Don Pablo’s Chicken Fajita Salad
A crisp tortilla bowl filled with romaine and iceberg lettuce then topped with marinated and mesquite-grilled chicken breast meat, Pico de Gallo, Monterey jack and aged sharp Cheddar cheeses, sour cream, fresh cilantro and lime. Serve with dressing, chips and salsa.
1 (10-inch) flour tortilla bowl
6 ounces chopped Romaine and iceberg lettuce
1 1/2 ounces Pico de Gallo
3 ounces chicken breast
2 ounces combo cheese
1 ounces sour cream
2 cilantro sprigs
1 lime wedge
2 ounces salad dressing
Place Romaine and iceberg lettuce in 10" Tortilla Salad Shell. Distribute Pico de Gallo along the left side of the tortilla shell on top of the lettuce mixture. Distribute combo cheese along the right side of the tortilla shell on top of the lettuce.
Place 1 teaspoon sour cream on top center portion of lettuce at the 12 o’clock position. Place cilantro springs on right side of sour cream slightly overlapping sour cream. Place lime wedge on left side of sour cream.

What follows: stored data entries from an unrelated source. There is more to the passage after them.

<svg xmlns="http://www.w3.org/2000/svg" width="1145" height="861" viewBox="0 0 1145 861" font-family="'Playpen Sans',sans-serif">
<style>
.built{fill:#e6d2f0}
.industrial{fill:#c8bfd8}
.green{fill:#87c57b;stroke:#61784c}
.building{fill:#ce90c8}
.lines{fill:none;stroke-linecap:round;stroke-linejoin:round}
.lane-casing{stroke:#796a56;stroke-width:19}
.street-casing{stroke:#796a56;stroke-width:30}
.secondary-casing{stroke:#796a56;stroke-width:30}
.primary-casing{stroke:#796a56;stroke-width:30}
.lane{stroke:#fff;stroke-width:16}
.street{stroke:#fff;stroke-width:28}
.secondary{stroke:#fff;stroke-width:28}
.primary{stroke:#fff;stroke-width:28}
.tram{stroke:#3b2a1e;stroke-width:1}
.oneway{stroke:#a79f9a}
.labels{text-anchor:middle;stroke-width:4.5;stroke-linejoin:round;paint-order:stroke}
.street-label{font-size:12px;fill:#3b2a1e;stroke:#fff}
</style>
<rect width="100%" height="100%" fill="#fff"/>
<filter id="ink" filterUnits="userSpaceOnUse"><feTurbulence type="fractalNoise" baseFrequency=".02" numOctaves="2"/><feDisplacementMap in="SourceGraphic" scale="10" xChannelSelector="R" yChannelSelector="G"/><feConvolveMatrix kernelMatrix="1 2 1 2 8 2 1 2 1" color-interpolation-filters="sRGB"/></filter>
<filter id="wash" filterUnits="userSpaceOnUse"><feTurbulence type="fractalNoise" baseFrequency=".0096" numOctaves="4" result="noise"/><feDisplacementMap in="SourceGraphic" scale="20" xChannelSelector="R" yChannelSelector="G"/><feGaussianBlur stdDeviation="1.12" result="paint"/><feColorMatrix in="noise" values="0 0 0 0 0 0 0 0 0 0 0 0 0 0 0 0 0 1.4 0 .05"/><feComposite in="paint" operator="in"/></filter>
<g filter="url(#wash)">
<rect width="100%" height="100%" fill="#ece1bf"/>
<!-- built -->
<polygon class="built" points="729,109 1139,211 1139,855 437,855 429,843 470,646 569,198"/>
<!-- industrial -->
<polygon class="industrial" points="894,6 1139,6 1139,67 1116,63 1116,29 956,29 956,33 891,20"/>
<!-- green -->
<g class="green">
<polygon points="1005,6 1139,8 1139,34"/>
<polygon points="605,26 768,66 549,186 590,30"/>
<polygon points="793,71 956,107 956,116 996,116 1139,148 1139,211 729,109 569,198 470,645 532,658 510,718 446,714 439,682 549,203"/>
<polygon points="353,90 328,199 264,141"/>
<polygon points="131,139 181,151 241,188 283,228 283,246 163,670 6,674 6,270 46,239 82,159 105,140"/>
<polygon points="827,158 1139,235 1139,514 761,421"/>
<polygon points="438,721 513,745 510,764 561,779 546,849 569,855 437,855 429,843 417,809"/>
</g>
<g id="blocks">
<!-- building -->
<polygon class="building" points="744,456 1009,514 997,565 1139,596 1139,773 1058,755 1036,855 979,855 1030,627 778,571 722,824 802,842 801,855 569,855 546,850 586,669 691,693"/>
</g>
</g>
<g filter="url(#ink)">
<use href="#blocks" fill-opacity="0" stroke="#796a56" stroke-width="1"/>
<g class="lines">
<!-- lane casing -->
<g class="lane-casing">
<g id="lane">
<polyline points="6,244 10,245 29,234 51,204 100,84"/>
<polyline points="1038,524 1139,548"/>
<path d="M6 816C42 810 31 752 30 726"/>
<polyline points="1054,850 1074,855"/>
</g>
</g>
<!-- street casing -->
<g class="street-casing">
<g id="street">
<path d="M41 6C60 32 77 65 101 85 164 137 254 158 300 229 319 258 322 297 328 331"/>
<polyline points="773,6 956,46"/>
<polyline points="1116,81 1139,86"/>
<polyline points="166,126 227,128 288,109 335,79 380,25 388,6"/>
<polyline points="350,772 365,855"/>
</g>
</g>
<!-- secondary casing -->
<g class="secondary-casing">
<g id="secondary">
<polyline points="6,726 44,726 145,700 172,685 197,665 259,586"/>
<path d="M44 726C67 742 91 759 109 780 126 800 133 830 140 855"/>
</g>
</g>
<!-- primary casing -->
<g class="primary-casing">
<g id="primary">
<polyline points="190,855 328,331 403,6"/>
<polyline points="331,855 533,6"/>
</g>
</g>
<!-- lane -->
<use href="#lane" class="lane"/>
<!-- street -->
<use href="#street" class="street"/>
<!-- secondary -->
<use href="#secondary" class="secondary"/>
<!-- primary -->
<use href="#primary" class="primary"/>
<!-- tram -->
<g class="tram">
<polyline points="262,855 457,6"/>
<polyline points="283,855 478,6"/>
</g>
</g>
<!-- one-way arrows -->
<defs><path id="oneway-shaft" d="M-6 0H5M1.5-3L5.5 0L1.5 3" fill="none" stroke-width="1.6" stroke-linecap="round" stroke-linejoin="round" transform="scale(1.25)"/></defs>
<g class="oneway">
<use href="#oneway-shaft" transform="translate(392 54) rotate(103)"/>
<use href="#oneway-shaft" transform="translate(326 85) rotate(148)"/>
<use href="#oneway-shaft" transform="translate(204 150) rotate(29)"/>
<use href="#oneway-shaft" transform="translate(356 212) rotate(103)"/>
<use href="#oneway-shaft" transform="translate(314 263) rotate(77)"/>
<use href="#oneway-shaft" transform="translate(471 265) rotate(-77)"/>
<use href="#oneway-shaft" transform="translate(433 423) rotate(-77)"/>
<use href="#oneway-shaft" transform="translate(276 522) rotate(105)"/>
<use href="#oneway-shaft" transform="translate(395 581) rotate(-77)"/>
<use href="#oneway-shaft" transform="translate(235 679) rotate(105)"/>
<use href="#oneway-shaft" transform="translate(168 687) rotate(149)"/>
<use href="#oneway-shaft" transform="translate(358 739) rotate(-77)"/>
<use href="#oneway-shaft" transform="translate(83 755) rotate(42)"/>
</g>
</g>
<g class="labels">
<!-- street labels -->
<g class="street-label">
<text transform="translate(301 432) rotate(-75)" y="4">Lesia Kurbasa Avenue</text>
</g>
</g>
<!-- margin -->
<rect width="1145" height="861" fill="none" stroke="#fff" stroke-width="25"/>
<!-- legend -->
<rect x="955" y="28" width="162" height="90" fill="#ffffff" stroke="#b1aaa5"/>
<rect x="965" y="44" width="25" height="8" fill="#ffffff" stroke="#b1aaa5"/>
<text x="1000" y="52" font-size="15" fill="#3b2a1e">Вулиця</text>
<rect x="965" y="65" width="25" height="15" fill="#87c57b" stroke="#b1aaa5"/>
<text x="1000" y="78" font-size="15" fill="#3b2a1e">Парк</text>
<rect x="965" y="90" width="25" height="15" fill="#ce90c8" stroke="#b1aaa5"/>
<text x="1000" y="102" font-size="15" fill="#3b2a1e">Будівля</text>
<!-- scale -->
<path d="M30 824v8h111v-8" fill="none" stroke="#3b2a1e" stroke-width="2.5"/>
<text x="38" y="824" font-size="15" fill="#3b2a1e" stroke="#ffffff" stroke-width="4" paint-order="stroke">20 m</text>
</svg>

Place fajita meat on cutting board. Slice the fajita meat against the grain into 1/4-inch wide strips. Slice the 1/4-inch wide strips into approximately 1 1/2 to 2-inch long strips.
Distribute the sliced chicken meat down the center of the salad in between the Pico de Gallo and combo cheese beginning just below the sour cream and ending at the bottom of the salad.